Task objective —
Please swap "ready" for "prepared" in the listing lines between the line holding "### Unblocked" and the line holding "- Test suite", inclusive. Give only those lines back, with nothing else changed.

Records supplied —
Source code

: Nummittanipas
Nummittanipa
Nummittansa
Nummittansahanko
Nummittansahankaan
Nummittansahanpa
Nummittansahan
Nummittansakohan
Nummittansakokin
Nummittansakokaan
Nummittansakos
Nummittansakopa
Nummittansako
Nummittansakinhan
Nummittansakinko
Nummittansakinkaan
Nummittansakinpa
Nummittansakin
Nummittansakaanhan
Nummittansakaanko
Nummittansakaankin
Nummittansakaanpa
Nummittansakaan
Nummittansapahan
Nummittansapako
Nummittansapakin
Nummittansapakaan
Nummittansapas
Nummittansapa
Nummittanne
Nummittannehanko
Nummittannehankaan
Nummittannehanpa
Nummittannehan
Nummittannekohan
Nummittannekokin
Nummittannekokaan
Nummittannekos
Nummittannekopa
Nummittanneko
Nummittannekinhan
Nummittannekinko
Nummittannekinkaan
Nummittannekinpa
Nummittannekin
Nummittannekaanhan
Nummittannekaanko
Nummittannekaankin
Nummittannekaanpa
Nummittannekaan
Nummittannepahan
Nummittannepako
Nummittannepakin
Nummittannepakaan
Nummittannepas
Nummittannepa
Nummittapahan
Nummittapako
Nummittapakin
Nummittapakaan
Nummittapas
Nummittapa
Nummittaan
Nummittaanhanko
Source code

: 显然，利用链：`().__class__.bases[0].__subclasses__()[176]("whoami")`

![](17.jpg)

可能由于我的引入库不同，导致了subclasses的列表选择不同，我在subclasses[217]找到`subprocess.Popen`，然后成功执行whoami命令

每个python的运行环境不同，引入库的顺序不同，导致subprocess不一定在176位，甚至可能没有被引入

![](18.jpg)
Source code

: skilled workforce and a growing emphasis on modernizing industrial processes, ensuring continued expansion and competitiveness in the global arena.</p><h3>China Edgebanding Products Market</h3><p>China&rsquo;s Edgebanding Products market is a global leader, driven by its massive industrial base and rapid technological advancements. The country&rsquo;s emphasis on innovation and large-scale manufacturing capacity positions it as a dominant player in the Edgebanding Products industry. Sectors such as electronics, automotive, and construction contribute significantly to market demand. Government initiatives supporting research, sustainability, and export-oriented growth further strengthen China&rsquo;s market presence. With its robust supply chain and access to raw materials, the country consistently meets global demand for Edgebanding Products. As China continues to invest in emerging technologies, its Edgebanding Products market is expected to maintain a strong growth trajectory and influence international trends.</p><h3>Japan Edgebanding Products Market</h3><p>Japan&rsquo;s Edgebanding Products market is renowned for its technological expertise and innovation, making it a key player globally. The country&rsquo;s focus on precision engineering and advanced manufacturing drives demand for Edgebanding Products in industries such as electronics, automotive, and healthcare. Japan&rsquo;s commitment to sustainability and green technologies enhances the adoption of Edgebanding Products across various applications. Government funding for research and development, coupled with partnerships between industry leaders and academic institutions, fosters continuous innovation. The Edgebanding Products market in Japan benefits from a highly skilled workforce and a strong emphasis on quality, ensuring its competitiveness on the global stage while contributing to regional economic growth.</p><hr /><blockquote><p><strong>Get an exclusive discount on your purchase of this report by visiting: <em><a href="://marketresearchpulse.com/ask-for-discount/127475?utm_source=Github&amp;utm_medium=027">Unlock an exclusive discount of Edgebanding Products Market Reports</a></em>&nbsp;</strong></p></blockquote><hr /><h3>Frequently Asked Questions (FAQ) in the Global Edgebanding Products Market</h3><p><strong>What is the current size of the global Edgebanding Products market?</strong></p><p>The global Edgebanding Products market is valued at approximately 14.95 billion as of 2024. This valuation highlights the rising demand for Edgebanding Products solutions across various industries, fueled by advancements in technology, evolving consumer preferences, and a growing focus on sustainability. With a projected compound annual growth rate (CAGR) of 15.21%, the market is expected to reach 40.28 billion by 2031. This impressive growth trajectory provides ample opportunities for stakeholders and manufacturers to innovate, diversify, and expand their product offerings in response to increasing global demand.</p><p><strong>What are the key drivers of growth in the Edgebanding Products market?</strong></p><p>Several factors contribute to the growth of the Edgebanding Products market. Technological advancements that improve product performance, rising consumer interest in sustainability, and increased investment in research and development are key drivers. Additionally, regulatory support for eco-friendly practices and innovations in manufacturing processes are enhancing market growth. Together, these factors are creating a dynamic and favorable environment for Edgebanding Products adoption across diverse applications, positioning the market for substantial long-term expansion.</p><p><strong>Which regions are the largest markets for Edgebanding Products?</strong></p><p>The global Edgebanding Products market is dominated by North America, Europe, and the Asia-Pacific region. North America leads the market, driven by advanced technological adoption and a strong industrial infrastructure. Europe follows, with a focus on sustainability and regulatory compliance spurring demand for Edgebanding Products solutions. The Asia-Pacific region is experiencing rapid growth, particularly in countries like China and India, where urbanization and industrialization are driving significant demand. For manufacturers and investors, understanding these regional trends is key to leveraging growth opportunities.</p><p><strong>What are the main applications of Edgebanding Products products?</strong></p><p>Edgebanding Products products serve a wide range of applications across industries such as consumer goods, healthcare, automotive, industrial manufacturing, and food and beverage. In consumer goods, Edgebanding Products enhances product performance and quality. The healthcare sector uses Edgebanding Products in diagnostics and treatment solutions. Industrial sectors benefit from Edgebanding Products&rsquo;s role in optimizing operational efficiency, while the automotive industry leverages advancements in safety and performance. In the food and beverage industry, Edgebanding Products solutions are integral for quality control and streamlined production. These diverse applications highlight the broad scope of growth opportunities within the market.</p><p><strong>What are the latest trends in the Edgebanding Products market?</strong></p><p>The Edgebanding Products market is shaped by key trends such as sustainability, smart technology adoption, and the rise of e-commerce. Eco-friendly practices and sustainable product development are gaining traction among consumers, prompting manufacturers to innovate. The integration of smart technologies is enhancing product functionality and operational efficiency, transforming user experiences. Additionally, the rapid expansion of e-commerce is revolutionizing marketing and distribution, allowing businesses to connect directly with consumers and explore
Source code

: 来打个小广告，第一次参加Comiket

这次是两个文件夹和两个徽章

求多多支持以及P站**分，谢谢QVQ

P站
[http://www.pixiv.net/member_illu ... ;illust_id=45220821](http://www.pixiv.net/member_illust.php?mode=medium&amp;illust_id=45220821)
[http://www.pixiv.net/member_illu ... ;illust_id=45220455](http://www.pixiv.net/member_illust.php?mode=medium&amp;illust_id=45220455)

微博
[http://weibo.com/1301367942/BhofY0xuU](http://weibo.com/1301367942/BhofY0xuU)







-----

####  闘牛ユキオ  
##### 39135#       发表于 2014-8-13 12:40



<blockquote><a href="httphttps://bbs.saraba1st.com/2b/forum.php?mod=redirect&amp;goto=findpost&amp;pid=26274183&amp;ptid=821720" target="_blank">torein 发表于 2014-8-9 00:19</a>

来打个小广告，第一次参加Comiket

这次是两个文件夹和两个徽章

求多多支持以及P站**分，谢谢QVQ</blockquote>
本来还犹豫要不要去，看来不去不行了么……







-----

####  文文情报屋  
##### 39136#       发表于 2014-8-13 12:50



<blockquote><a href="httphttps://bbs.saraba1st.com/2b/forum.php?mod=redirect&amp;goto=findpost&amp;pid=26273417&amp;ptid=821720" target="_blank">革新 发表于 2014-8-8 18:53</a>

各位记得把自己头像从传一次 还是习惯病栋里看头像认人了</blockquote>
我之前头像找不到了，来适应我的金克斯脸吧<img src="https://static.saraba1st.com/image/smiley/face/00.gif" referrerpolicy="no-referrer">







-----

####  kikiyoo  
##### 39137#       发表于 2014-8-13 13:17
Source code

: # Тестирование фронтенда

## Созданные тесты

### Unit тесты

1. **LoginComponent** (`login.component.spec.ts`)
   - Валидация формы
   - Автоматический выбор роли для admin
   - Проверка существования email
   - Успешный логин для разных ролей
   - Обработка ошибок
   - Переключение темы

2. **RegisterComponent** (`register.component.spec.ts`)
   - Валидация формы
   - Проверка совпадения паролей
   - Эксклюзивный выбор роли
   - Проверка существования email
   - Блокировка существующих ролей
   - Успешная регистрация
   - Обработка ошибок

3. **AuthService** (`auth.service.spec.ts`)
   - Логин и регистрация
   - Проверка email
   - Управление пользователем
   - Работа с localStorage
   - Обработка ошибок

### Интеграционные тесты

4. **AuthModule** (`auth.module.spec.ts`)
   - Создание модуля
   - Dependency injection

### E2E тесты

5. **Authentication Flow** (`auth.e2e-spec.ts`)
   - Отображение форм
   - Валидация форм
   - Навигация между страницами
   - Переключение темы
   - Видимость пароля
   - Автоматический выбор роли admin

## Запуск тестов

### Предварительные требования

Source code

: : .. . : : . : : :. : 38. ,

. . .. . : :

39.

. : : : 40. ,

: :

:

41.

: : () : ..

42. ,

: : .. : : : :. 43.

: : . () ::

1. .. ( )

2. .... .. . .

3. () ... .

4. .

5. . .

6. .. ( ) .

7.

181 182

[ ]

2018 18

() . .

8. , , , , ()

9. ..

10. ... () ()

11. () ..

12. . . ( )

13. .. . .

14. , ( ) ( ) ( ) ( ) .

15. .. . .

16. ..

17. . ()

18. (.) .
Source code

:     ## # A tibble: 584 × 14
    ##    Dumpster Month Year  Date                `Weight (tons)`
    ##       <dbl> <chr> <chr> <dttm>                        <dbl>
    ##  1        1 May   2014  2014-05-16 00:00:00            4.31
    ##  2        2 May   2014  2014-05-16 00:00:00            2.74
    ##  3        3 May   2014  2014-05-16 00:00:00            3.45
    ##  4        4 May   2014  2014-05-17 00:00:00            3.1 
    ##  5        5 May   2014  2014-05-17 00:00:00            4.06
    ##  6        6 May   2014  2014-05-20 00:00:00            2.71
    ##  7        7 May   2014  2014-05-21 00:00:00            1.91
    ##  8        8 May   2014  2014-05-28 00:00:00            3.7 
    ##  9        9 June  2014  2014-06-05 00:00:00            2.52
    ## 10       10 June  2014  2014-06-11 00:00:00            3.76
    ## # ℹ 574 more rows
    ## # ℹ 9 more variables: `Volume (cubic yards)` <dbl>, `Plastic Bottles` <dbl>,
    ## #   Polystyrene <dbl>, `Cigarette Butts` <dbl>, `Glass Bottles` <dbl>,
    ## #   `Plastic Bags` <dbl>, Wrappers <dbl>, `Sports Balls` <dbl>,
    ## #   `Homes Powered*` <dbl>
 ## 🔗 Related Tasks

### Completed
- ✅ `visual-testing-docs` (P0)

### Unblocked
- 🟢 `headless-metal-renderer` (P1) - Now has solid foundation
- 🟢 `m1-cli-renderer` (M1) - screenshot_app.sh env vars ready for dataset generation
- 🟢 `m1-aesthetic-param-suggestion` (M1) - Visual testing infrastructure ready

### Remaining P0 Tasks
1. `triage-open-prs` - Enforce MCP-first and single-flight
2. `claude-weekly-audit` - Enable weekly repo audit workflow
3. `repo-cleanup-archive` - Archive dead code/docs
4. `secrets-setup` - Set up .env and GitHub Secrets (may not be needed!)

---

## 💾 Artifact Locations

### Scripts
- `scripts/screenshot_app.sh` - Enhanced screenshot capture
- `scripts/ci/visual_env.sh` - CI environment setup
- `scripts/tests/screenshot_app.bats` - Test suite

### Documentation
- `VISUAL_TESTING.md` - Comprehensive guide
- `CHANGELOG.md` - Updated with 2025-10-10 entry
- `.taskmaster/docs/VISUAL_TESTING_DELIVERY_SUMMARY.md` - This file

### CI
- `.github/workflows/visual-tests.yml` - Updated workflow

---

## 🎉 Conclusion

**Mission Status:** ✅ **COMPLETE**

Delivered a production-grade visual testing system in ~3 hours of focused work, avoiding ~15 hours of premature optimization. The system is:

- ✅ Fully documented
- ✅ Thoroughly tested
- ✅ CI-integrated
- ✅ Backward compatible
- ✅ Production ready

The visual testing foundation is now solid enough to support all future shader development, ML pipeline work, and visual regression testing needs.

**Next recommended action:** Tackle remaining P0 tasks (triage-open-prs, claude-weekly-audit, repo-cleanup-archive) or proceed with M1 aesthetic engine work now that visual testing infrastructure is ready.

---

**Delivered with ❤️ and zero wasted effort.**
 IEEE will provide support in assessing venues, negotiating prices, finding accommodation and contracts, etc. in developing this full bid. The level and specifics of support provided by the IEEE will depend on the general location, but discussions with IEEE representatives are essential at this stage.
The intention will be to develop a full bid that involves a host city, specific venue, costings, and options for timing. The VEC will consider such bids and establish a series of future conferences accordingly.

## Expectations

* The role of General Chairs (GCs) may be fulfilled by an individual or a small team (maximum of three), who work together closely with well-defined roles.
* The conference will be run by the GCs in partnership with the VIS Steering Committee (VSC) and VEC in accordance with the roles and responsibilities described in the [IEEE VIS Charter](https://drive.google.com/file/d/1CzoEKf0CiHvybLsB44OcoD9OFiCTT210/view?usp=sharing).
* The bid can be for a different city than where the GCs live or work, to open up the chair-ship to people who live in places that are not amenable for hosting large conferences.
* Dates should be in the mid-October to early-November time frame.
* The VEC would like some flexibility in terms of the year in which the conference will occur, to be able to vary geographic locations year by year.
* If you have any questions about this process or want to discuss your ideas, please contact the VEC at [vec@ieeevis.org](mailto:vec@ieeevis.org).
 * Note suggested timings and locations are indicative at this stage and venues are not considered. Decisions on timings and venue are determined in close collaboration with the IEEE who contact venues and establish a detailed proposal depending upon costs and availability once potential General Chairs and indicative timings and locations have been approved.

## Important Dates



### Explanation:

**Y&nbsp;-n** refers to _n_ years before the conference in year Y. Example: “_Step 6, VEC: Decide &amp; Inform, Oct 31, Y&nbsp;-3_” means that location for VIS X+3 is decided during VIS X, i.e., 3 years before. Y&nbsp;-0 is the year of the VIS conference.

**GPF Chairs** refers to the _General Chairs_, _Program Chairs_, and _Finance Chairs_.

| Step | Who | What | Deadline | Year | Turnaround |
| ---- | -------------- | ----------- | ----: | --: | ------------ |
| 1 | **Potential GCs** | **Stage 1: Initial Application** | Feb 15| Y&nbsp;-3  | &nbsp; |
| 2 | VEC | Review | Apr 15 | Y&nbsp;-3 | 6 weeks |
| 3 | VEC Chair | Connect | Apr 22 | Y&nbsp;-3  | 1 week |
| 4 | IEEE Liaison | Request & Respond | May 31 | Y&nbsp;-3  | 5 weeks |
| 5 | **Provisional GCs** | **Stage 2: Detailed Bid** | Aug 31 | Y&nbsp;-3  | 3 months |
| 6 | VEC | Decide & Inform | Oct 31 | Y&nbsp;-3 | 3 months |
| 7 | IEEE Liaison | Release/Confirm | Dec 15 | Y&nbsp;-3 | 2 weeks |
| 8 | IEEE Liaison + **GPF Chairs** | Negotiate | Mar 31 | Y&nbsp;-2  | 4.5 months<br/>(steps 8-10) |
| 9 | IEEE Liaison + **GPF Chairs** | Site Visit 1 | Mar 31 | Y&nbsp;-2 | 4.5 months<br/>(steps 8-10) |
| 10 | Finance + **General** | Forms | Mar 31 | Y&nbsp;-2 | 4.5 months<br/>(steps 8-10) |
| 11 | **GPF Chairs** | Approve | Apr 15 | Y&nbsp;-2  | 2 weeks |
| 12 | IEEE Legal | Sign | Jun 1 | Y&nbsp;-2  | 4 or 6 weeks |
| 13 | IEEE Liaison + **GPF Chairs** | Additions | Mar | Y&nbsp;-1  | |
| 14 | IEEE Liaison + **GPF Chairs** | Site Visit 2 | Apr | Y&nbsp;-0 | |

Task response —
### Unblocked
- 🟢 `headless-metal-renderer` (P1) - Now has solid foundation
- 🟢 `m1-cli-renderer` (M1) - screenshot_app.sh env vars prepared for dataset generation
- 🟢 `m1-aesthetic-param-suggestion` (M1) - Visual testing infrastructure prepared

### Remaining P0 Tasks
1. `triage-open-prs` - Enforce MCP-first and single-flight
2. `claude-weekly-audit` - Enable weekly repo audit workflow
3. `repo-cleanup-archive` - Archive dead code/docs
4. `secrets-setup` - Set up .env and GitHub Secrets (may not be needed!)

---

## 💾 Artifact Locations

### Scripts
- `scripts/screenshot_app.sh` - Enhanced screenshot capture
- `scripts/ci/visual_env.sh` - CI environment setup
- `scripts/tests/screenshot_app.bats` - Test suite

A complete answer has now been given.